In recent months, violence in El Salvador has spiraled, with the daily death rate now higher than during the peak of the civil war. After the church-sponsored truce between the MS13 and Barrio 18 gangs in 2012, violent crime declined briefly while it grew in neighboring Guatemala and Honduras. Now, as murder rates consistently rise, El Salvador will replace Honduras as the most violent country in Latin America. The following piece was written by Sustainable Pathways to Peace and Security intern Nicholas Alexandrou and was published in the September-October 2015 issue of NewsNotes.
The government’s inability to respond remains an ongoing challenge as the left-leaning FMLN (Frente Farabundo Martí para la Liberación Nacional) and the right-leaning ARENA (Alianza Republicana Nacionalista), which emerged from the 1992 ceasefire as the most powerful political parties in El Salvador, blame each other for the violence.
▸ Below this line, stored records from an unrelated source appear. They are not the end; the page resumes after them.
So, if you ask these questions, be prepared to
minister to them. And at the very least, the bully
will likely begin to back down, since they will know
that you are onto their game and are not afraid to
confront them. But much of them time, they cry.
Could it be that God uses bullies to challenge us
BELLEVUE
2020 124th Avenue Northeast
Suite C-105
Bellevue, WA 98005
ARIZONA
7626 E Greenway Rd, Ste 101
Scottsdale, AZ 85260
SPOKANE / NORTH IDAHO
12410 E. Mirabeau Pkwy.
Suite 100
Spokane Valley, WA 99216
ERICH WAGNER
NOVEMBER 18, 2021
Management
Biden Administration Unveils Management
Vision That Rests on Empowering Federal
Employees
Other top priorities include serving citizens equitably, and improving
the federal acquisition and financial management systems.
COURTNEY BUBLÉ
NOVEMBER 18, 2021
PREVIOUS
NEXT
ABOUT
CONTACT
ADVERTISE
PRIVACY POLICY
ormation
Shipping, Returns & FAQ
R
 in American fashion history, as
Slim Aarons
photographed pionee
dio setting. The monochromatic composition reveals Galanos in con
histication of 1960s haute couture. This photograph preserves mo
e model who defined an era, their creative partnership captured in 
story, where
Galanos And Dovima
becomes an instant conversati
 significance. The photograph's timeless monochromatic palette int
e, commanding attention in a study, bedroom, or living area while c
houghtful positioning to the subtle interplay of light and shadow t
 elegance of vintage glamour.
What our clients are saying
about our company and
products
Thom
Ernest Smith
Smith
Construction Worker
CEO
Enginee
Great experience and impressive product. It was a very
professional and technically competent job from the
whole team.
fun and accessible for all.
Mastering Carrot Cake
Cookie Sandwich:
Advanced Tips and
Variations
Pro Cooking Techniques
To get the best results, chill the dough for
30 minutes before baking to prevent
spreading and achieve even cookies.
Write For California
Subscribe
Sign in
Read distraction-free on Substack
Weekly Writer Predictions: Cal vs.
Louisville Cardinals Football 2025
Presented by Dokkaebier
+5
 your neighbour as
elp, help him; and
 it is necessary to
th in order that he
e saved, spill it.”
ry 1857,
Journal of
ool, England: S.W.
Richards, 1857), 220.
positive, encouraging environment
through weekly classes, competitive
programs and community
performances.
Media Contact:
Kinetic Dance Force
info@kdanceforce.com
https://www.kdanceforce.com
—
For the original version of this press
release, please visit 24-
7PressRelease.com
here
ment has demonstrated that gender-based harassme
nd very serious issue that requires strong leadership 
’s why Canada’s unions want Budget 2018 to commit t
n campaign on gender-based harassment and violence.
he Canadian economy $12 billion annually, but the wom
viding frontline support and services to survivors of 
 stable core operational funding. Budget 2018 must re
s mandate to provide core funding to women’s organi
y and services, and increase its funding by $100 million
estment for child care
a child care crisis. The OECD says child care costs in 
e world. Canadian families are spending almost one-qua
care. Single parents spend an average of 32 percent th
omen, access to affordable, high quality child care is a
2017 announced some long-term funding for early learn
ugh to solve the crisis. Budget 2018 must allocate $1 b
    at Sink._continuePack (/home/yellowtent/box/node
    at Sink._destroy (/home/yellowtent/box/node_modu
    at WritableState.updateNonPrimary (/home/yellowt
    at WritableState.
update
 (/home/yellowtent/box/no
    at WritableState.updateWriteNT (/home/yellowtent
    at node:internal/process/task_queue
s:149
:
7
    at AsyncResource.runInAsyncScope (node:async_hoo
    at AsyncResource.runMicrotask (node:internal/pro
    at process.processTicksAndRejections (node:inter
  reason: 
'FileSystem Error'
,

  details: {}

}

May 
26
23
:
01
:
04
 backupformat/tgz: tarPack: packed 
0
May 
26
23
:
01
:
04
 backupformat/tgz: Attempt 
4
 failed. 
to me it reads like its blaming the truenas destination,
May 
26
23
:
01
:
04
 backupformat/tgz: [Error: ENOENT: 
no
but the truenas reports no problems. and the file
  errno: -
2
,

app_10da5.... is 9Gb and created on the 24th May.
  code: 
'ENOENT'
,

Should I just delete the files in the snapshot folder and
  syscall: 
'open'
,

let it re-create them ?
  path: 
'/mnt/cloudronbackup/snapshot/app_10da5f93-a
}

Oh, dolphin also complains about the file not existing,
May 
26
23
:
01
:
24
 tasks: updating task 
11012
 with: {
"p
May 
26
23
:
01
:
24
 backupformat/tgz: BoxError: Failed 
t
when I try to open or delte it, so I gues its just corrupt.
The victory of current President Salvador Sanchez Ceren (FMLN), who won the March 2014 election by only a few thousand votes, continues to leave the country bitterly divided. Recent rhetoric has been anything but conciliatory, as the FLMN Secretary General Medardo Gonzalez expressed a desire for “open dialogue” with the ARENA while simultaneously accusing ARENA of being “behind destabilizing actions” during a radio broadcast.
The divisions are further complicated by ARENA’s stranglehold on the Supreme Court, according to Hilary Goodfriend in an August 8 post on The Nation’s website. The legacy of ARENA’s approximately 20 years in power after 1992 remains deeply entrenched under the current court, whose rulings have consistently antagonized the FMLN’s policy implementation. This included the freezing of US$900 million in government bonds approved by the Legislative Assembly to fund social and security programs.
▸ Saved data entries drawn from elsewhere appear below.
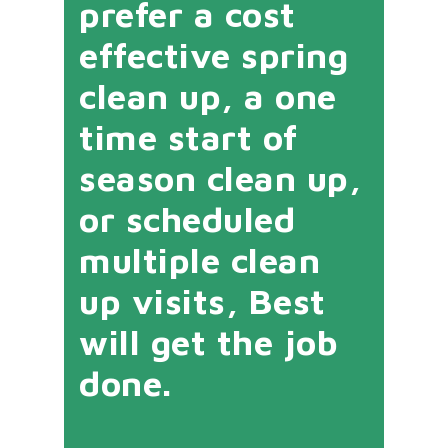
prefer a cost
effective spring
clean up, a one
time start of
season clean up,
or scheduled
multiple clean
up visits, Best
will get the job
done.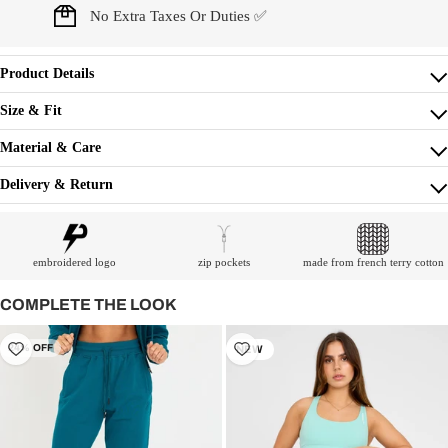
No Extra Taxes Or Duties ✅
Product Details
Size & Fit
Material & Care
Delivery & Return
embroidered logo
zip pockets
made from french terry cotton
COMPLETE THE LOOK
24% OFF
NEW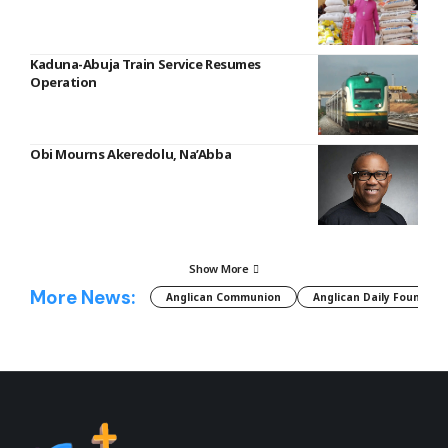
Kaduna-Abuja Train Service Resumes
Operation
Obi Mourns Akeredolu, Na’Abba
Show More
More News:
Anglican Communion
Anglican Daily Fountain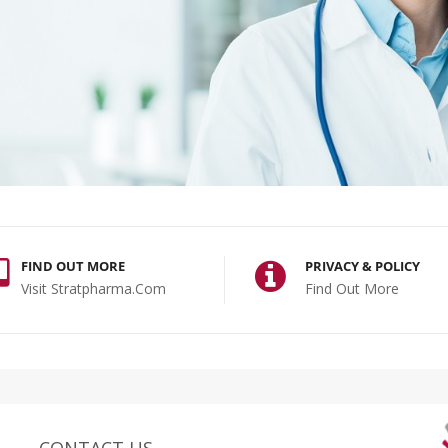
FIND OUT MORE
PRIVACY & POLICY
Visit Stratpharma.com
Find Out More
CONTACT US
The president’s own security proposal since taking office has emphasized a coordinated multilateral response between governmental and non-governmental agencies. In September 2014, the government created a forum, known as the “National Council on Citizen Security and Coexistence” (Consejo Nacional de Seguridad Ciudadana y Convivencia, CNSCC) which in January 2015 announced a security plan called “Secured El Salvador” (El Salvador Seguro). However, the plan provides no space or mechanism for negotiating with the gangs, which Sanchez Ceren emphasized during the legislative and municipal elections in March. He did note that there are churches, members of the CNSCC, that “negotiate with the gangs” but not with the gang leaders.
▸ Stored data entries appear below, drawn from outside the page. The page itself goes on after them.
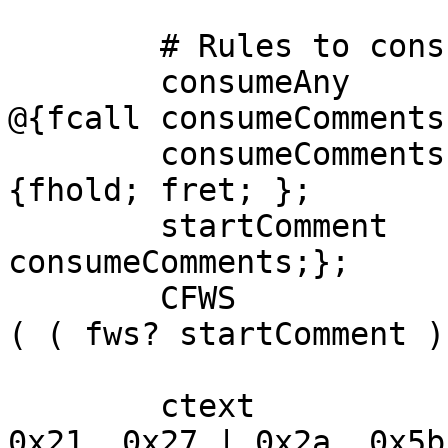
	# Rules to consume comments

	consumeAny       = any - (")" | ")") | "(" 
@{fcall consumeComments;
	consumeComments := consumeAny+ ")" $!
{fhold; fret; };			

	startComment     = "(" @{fcall 
consumeComments;};

	CFWS             = ( fws? startComment )* 
( ( fws? startComment )
	ctext 			= NO_WS_CTL | 
0x21..0x27 | 0x2a..0x5b;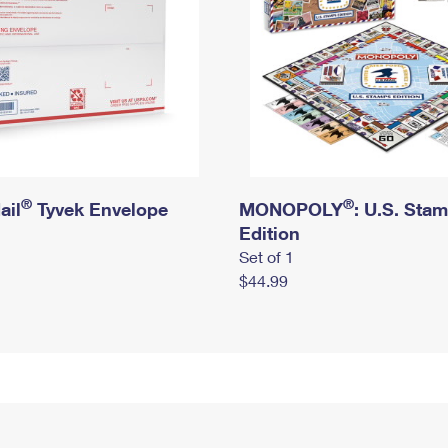
®
®
ail
Tyvek Envelope
MONOPOLY
: U.S. Sta
Edition
Set of 1
$44.99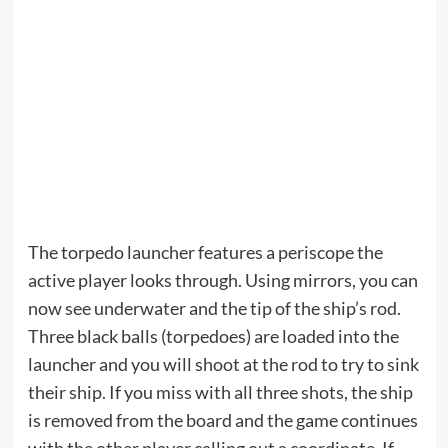
The torpedo launcher features a periscope the
active player looks through. Using mirrors, you can
now see underwater and the tip of the ship’s rod.
Three black balls (torpedoes) are loaded into the
launcher and you will shoot at the rod to try to sink
their ship. If you miss with all three shots, the ship
is removed from the board and the game continues
with the other player calling out a coordinate. If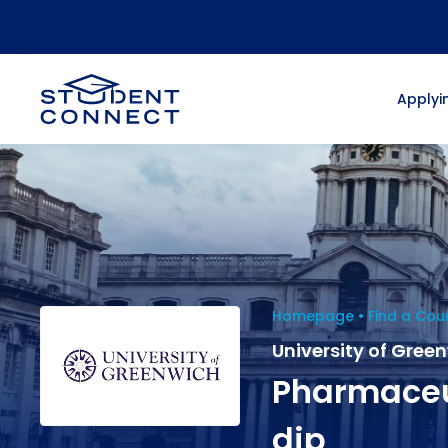
Applyin
Homepage
Find a Cou
University of Gree
Pharmaceu
dip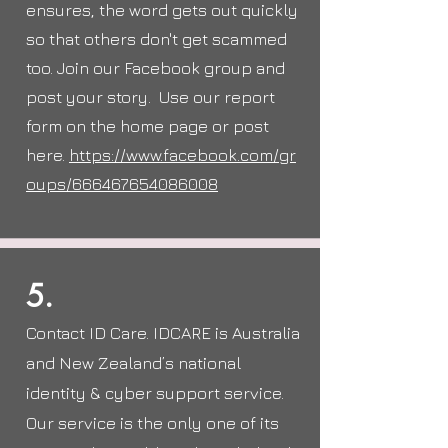
ensures, the word gets out quickly
so that others don't get scammed
too. Join our
Facebook
group and
post your story. Use our report
form on the home page or post
here.
https://www.facebook.com/gr
oups/666467654086008
5.
Contact ID Care. IDCARE is Australia
and New Zealand’s national
identity & cyber support service.
Our service is the only one of its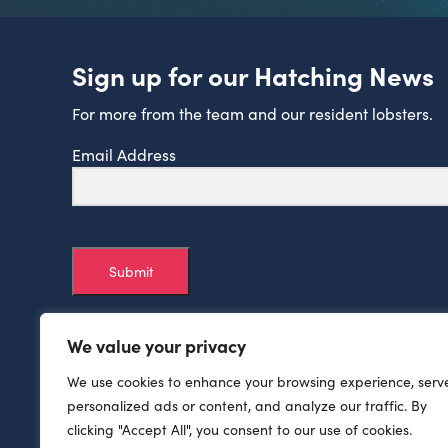
Sign up for our Hatching News
For more from the team and our resident lobsters.
Email Address
Submit
We value your privacy
We use cookies to enhance your browsing experience, serv
personalized ads or content, and analyze our traffic. By
clicking "Accept All", you consent to our use of cookies.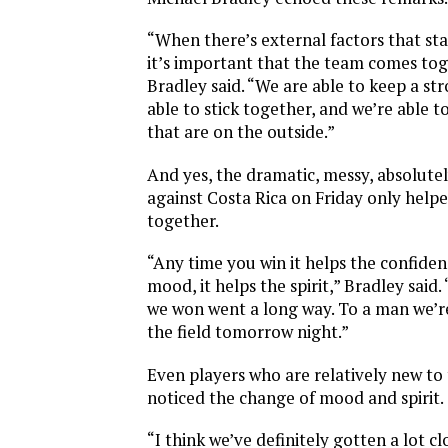
“When there’s external factors that star
it’s important that the team comes to
Bradley said. “We are able to keep a st
able to stick together, and we’re able to
that are on the outside.”
And yes, the dramatic, messy, absolutel
against Costa Rica on Friday only help
together.
“Any time you win it helps the confidenc
mood, it helps the spirit,” Bradley said.
we won went a long way. To a man we’re
the field tomorrow night.”
Even players who are relatively new to
noticed the change of mood and spirit.
“I think we’ve definitely gotten a lot c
The CNSCC-sponsored plan calls for greater inter-institutional cooperation between security agencies, civil society (including church organizations), and all branches of the government. Implementing the plan would cost an estimated eight percent of total GDP; the financing ideally would derive from a combination of state, private, and foreign entities, including the Organization of American States, the U.S Agency for International Development (USAID), the United Nations, and the European Union. The upswing in violence, however, has displayed the limitations of the underfunded CNSCC plan. In a recent statement by the CNSCC on the latest violence and the bus strikes enforced by Barrio 18, the CNSCC expressed solidarity with the victims and only proposed a “deepening” of the plan. Mauricio Navas, one of the authors of the proposal and coordinator of the working groups that formed the CNSCC, has said that if the plan is not fully funded, it might have good intentions but will have no results.
Without the political capital to effectively respond to the violence, the government has recently reverted to mass arrests as casualties rise among security personnel. On August 12, the attorney general issued 300 arrest warrants for gang members suspected of “terrorist acts.” August 17 has now been registered as the most violent day of the year, with 42 officially registered murders; August 16 was the second most violent day, with 40 killed. On August 24, the Supreme Court legally designated all gangs as “terrorists,” allowing for the implementation of counter-terrorism law and providing no ground for any negotiation. (See related article here.)
The reversal to a form of the draconian policing tactics of mano dura (heavy hand), a policy legacy of ARENA, represents a major setback from the truce negotiations a few years ago. While the current administration faces grave challenges, reverting to mass arrests will only further antagonize tensions and produce additional violence. However, the political dimensions threaten to destabilize the country more so than the gang violence, especially as judicial and legislative institutions disrupt the basic functions of the state.